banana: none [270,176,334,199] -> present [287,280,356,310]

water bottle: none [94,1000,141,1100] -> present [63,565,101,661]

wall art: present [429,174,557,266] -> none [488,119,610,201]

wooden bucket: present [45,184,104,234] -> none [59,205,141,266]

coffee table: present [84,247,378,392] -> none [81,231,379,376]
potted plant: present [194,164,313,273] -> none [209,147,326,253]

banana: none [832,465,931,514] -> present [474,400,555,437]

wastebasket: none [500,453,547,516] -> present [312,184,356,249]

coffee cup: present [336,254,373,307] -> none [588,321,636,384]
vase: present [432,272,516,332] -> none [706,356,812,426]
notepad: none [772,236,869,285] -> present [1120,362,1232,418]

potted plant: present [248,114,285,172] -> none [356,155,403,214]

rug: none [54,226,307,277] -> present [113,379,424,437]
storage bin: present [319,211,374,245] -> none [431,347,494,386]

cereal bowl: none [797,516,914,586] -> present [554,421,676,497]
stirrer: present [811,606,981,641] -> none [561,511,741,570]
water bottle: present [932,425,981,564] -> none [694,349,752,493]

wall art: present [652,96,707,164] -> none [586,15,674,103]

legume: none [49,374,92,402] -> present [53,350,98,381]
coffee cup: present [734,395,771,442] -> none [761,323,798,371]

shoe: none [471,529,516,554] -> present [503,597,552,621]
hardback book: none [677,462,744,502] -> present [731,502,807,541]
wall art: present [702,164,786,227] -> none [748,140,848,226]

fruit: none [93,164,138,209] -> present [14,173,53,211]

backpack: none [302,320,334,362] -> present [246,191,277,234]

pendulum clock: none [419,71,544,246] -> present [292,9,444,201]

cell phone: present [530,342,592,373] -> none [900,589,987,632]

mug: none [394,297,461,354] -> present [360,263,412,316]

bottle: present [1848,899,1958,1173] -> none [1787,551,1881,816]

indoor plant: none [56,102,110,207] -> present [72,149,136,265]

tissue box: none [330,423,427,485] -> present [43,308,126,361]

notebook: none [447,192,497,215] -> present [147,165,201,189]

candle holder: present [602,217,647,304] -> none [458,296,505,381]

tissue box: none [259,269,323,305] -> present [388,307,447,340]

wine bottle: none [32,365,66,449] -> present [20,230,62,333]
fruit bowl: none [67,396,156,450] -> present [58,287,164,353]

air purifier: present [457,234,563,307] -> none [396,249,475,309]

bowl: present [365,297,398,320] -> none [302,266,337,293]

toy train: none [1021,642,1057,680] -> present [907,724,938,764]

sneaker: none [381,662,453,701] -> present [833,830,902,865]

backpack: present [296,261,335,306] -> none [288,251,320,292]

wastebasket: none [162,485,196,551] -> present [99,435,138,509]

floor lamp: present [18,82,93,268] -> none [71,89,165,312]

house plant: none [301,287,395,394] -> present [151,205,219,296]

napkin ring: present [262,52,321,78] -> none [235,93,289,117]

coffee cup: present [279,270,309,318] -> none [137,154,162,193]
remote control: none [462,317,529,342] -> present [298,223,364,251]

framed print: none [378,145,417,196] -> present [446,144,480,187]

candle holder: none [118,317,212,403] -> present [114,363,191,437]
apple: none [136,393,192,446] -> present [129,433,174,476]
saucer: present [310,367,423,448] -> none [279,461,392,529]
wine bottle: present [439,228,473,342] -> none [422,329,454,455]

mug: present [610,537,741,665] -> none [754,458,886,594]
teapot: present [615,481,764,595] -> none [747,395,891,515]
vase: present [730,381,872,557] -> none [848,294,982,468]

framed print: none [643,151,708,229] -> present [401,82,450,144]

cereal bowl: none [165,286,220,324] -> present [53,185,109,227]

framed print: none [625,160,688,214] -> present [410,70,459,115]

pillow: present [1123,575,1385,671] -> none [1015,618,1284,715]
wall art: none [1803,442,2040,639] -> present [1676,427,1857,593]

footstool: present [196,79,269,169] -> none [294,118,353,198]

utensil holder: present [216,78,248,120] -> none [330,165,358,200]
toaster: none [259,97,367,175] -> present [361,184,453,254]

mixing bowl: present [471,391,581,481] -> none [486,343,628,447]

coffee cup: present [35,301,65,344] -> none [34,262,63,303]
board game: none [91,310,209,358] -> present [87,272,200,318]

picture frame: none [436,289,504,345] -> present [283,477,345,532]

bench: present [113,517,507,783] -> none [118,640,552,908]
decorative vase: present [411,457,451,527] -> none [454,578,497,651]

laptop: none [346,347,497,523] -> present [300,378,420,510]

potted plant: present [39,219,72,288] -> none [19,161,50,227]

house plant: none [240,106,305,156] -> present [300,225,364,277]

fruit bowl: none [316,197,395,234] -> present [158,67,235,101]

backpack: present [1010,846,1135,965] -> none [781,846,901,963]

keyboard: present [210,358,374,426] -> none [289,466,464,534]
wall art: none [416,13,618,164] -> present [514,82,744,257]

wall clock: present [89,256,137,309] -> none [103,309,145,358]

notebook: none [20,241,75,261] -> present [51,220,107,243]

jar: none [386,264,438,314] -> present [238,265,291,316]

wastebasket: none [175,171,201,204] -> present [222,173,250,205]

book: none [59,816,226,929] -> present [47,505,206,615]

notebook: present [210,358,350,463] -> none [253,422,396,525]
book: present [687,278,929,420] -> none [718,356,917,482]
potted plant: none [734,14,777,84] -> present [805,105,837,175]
---+---
- Required work: Each entry must be reproduced verbatim.

- Task response:
banana: none [270,176,334,199] -> present [287,280,356,310]

water bottle: none [94,1000,141,1100] -> present [63,565,101,661]

wall art: present [429,174,557,266] -> none [488,119,610,201]

wooden bucket: present [45,184,104,234] -> none [59,205,141,266]

coffee table: present [84,247,378,392] -> none [81,231,379,376]
potted plant: present [194,164,313,273] -> none [209,147,326,253]

banana: none [832,465,931,514] -> present [474,400,555,437]

wastebasket: none [500,453,547,516] -> present [312,184,356,249]

coffee cup: present [336,254,373,307] -> none [588,321,636,384]
vase: present [432,272,516,332] -> none [706,356,812,426]
notepad: none [772,236,869,285] -> present [1120,362,1232,418]

potted plant: present [248,114,285,172] -> none [356,155,403,214]

rug: none [54,226,307,277] -> present [113,379,424,437]
storage bin: present [319,211,374,245] -> none [431,347,494,386]

cereal bowl: none [797,516,914,586] -> present [554,421,676,497]
stirrer: present [811,606,981,641] -> none [561,511,741,570]
water bottle: present [932,425,981,564] -> none [694,349,752,493]

wall art: present [652,96,707,164] -> none [586,15,674,103]

legume: none [49,374,92,402] -> present [53,350,98,381]
coffee cup: present [734,395,771,442] -> none [761,323,798,371]

shoe: none [471,529,516,554] -> present [503,597,552,621]
hardback book: none [677,462,744,502] -> present [731,502,807,541]
wall art: present [702,164,786,227] -> none [748,140,848,226]

fruit: none [93,164,138,209] -> present [14,173,53,211]

backpack: none [302,320,334,362] -> present [246,191,277,234]

pendulum clock: none [419,71,544,246] -> present [292,9,444,201]

cell phone: present [530,342,592,373] -> none [900,589,987,632]

mug: none [394,297,461,354] -> present [360,263,412,316]

bottle: present [1848,899,1958,1173] -> none [1787,551,1881,816]

indoor plant: none [56,102,110,207] -> present [72,149,136,265]

tissue box: none [330,423,427,485] -> present [43,308,126,361]

notebook: none [447,192,497,215] -> present [147,165,201,189]

candle holder: present [602,217,647,304] -> none [458,296,505,381]

tissue box: none [259,269,323,305] -> present [388,307,447,340]

wine bottle: none [32,365,66,449] -> present [20,230,62,333]
fruit bowl: none [67,396,156,450] -> present [58,287,164,353]

air purifier: present [457,234,563,307] -> none [396,249,475,309]

bowl: present [365,297,398,320] -> none [302,266,337,293]

toy train: none [1021,642,1057,680] -> present [907,724,938,764]

sneaker: none [381,662,453,701] -> present [833,830,902,865]

backpack: present [296,261,335,306] -> none [288,251,320,292]

wastebasket: none [162,485,196,551] -> present [99,435,138,509]

floor lamp: present [18,82,93,268] -> none [71,89,165,312]

house plant: none [301,287,395,394] -> present [151,205,219,296]

napkin ring: present [262,52,321,78] -> none [235,93,289,117]

coffee cup: present [279,270,309,318] -> none [137,154,162,193]
remote control: none [462,317,529,342] -> present [298,223,364,251]

framed print: none [378,145,417,196] -> present [446,144,480,187]

candle holder: none [118,317,212,403] -> present [114,363,191,437]
apple: none [136,393,192,446] -> present [129,433,174,476]
saucer: present [310,367,423,448] -> none [279,461,392,529]
wine bottle: present [439,228,473,342] -> none [422,329,454,455]

mug: present [610,537,741,665] -> none [754,458,886,594]
teapot: present [615,481,764,595] -> none [747,395,891,515]
vase: present [730,381,872,557] -> none [848,294,982,468]

framed print: none [643,151,708,229] -> present [401,82,450,144]

cereal bowl: none [165,286,220,324] -> present [53,185,109,227]

framed print: none [625,160,688,214] -> present [410,70,459,115]

pillow: present [1123,575,1385,671] -> none [1015,618,1284,715]
wall art: none [1803,442,2040,639] -> present [1676,427,1857,593]

footstool: present [196,79,269,169] -> none [294,118,353,198]

utensil holder: present [216,78,248,120] -> none [330,165,358,200]
toaster: none [259,97,367,175] -> present [361,184,453,254]

mixing bowl: present [471,391,581,481] -> none [486,343,628,447]

coffee cup: present [35,301,65,344] -> none [34,262,63,303]
board game: none [91,310,209,358] -> present [87,272,200,318]

picture frame: none [436,289,504,345] -> present [283,477,345,532]

bench: present [113,517,507,783] -> none [118,640,552,908]
decorative vase: present [411,457,451,527] -> none [454,578,497,651]

laptop: none [346,347,497,523] -> present [300,378,420,510]

potted plant: present [39,219,72,288] -> none [19,161,50,227]

house plant: none [240,106,305,156] -> present [300,225,364,277]

fruit bowl: none [316,197,395,234] -> present [158,67,235,101]

backpack: present [1010,846,1135,965] -> none [781,846,901,963]

keyboard: present [210,358,374,426] -> none [289,466,464,534]
wall art: none [416,13,618,164] -> present [514,82,744,257]

wall clock: present [89,256,137,309] -> none [103,309,145,358]

notebook: none [20,241,75,261] -> present [51,220,107,243]

jar: none [386,264,438,314] -> present [238,265,291,316]

wastebasket: none [175,171,201,204] -> present [222,173,250,205]

book: none [59,816,226,929] -> present [47,505,206,615]

notebook: present [210,358,350,463] -> none [253,422,396,525]
book: present [687,278,929,420] -> none [718,356,917,482]
potted plant: none [734,14,777,84] -> present [805,105,837,175]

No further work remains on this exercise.